[Saved data entries]
>>>>

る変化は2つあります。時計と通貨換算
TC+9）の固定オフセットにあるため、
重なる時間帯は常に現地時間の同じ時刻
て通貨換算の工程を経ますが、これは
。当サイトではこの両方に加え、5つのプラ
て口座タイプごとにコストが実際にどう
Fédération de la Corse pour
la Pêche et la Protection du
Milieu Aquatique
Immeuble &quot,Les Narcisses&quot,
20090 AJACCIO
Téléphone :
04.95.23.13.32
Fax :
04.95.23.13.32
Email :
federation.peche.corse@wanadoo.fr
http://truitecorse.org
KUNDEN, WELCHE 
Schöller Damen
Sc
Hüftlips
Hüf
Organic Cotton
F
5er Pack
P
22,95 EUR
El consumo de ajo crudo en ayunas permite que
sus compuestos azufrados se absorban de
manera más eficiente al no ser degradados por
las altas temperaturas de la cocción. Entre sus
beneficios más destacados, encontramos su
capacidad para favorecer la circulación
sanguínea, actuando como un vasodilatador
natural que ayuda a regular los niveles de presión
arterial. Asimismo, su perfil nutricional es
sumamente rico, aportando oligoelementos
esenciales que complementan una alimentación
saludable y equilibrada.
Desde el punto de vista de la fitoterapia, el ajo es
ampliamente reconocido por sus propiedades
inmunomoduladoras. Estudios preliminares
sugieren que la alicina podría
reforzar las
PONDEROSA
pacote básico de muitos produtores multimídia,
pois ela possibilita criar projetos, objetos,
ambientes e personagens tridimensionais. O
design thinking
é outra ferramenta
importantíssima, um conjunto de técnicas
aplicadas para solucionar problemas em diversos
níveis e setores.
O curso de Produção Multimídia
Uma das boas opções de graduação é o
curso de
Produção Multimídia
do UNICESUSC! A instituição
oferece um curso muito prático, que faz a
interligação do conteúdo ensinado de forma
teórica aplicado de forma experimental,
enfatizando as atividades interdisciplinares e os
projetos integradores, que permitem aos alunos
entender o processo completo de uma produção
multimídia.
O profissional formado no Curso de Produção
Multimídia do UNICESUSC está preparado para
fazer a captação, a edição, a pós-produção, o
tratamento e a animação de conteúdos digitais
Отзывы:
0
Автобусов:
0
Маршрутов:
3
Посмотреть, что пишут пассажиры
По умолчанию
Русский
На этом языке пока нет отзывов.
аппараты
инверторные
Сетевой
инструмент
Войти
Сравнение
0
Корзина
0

<<<<

Begin with the line above that has "sus compuestos azufrados se absorban de" and continue through the line that has "sumamente rico, aportando oligoelementos", setting each one down exactly. Stop there.

• Exercise answer
sus compuestos azufrados se absorban de
manera más eficiente al no ser degradados por
las altas temperaturas de la cocción. Entre sus
beneficios más destacados, encontramos su
capacidad para favorecer la circulación
sanguínea, actuando como un vasodilatador
natural que ayuda a regular los niveles de presión
arterial. Asimismo, su perfil nutricional es
sumamente rico, aportando oligoelementos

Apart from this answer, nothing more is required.